Les enfants neurodivergents sont bien plus souvent harcelés, et certains finissent par réagir eux-mêmes durement. Ce texte n'a pas pour but de faire peur, mais d'aider concrètement, avec des étapes claires et deux outils simples que tu peux pratiquer avec l'enfant, que tu sois parent ou professionnel·le de l'éducation.
Le harcèlement touche particulièrement souvent les enfants neurodivergents. Les enfants autistes sont harcelés environ deux à trois fois plus souvent que leurs camarades de classe, et selon les études, entre 44 et plus de 60 % déclarent avoir déjà été concernés. Les enfants avec un TDAH sont eux aussi nettement plus souvent impliqués. C'est un chiffre sérieux, mais ce n'est pas une fatalité. Ce qui compte tout autant que le problème, ce sont les choses qui aident, preuves à l'appui, et c'est justement de cela que traite avant tout ce texte.

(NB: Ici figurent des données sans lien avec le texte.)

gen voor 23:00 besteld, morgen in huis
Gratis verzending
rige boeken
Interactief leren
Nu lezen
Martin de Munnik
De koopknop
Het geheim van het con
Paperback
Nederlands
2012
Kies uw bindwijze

Pourquoi les enfants neurodivergents sont plus souvent touchés
Ce n'est pas la faute de l'enfant, mais le résultat de l'interaction entre l'enfant et son environnement. Les enfants neurodivergents traitent souvent les signaux sociaux différemment, ne remarquent parfois pas tout de suite qu'ils sont harcelés, ou réagissent de façon visible et intense lorsqu'ils sont en surcharge sensorielle. Ce sont justement ces réactions visibles qui sont parfois provoquées volontairement.
À cela s'ajoute le fait qu'une différence visible, dans un environnement peu tolérant, peut faire d'un enfant une cible, et que ces enfants ont souvent moins d'amitiés protectrices. En bref : le problème se situe dans la façon dont on se traite les uns les autres et dans l'environnement, pas chez ton enfant.